La demanderesse invoque, à l'appui de son pourvoi, les deux moyens de cassation annexés au présent arrêt.
Le dossier a été communiqué au procureur général.
Sur le rapport de Mme Guihal, conseiller, les observations de la SCP Thomas-Raquin, Le Guerer, Bouniol-Brochier, avocat de Mme [U], et l'avis de M. Sassoust, avocat général, après débats en l'audience publique du 5 juillet 2022 où étaient présents M. Chauvin, président, Mme Guihal, conseiller rapporteur, M. Vigneau, conseiller doyen, et Mme Vignes, greffier de chambre,
la première chambre civile de la Cour de cassation, composée des président et conseillers précités, après en avoir délibéré conformément à la loi, a rendu le présent arrêt.
Faits et procédure
1. Selon l'arrêt attaqué (Paris, 20 octobre 2020), le 21 juillet 2010, Mme [U] a souscrit une déclaration d'acquisition de la nationalité française en raison de son mariage.
2. Le 25 mai 2016, le ministère public l'a assignée en annulation de l'enregistrement de cette déclaration.
Examen des moyens
Sur le premier moyen, ci-après annexé
3. En application de l'article 1014, alinéa 2, du code de procédure civile, il n'y a pas lieu de statuer par une décision spécialement motivée sur ce moyen qui n'est manifestement pas de nature à entraîner la cassation.

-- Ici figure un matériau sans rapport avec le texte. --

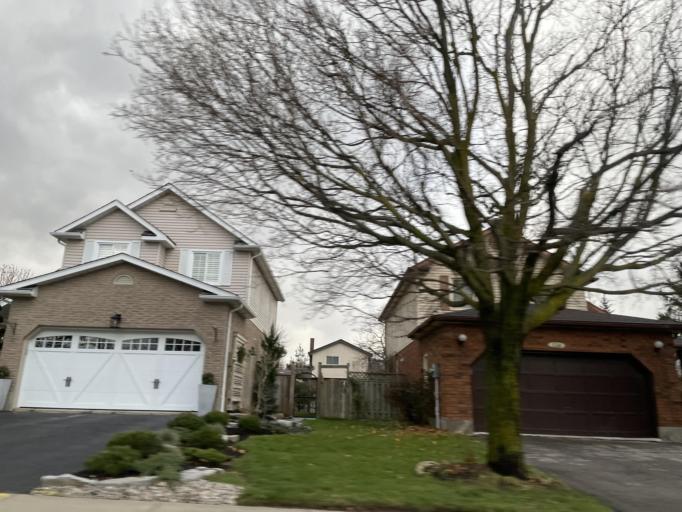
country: CA
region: Ontario
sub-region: Wellington County
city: Guelph
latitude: 43.5330
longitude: -80.2945
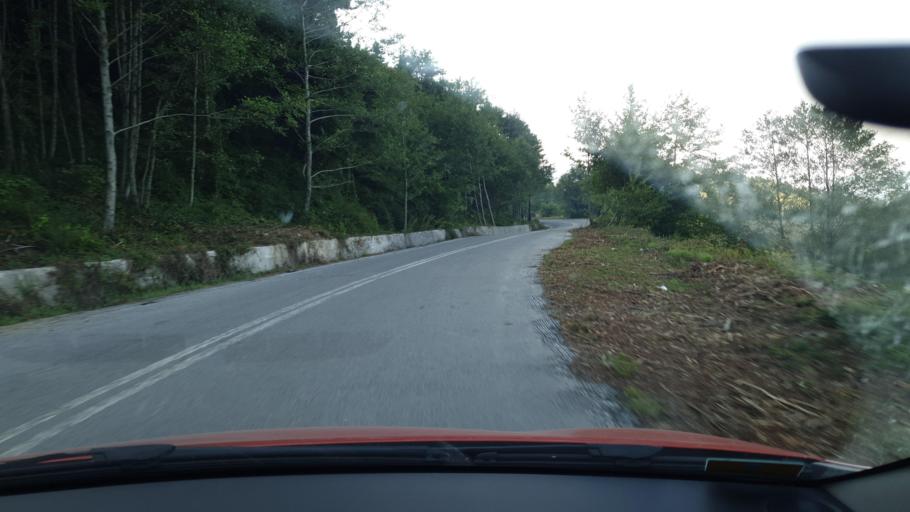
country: GR
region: Central Greece
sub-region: Nomos Evvoias
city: Yimnon
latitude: 38.5949
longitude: 23.8782
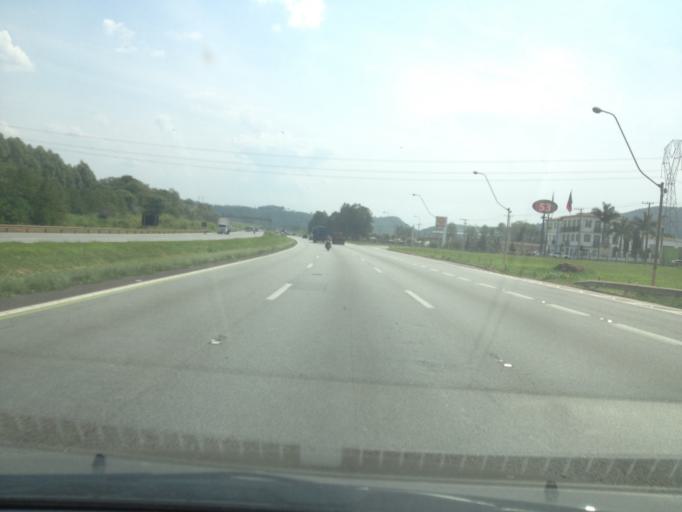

Mais sur le second moyen, pris en sa première branche
Enoncé du moyen
4. Mme [U] fait grief à l'arrêt de déclarer le ministère public bien fondé en son action, d'annuler l'enregistrement de sa déclaration et d'ordonner en conséquence la mention prévue par l'article 28 du code civil, alors « que le juge a l'obligation de ne pas dénaturer l'écrit qui lui est soumis ; qu'en l'espèce, dans ses conclusions d'appel, Mme [H] [U] contestait les effets du jugement du 12 juin 2002 dans l'ordre juridique vietnamien, en indiquant que « les époux [U] ayant repris leur vie maritale, ont souhaité renoncer au divorce précédemment sollicité avant leur réconciliation ; ils n'ont donc pas fait signifier ledit jugement de sorte que celui-ci n'était pas définitif, n'avait pas acquis autorité de la chose jugée ni force exécutoire alors que Monsieur et Madame [U] avaient repris leur vie matérielle et affective commune » ; qu'en relevant que Mme [H] [U] « reconnait que ce jugement a plein effet dans l'ordre juridique vietnamien », la cour d'appel a dénaturé les conclusions d'appel de Mme [H] [U], en violation du principe susvisé. »
Réponse de la Cour
Vu l'obligation pour le juge de ne pas dénaturer l'écrit qui lui est soumis :
5. Pour annuler l'enregistrement de la déclaration souscrite par Mme [U] postérieurement au jugement de divorce prononcé par un tribunal vietnamien, l'arrêt retient que l'intéressée reconnaît que ce jugement a plein effet dans l'ordre juridique vietnamien.
6. En statuant ainsi, alors que, dans ses conclusions d'appel, Mme [U] exposait que « les époux, ayant repris leur vie maritale, avaient souhaité renoncer au divorce précédemment sollicité avant leur réconciliation et n'avaient donc pas fait signifier ledit jugement, de sorte que celui-ci, qui n'était pas définitif, n'avait pas acquis autorité de la chose jugée ni force exécutoire », la cour d'appel, qui a dénaturé les termes clairs et précis de ces écritures, a violé le principe susvisé.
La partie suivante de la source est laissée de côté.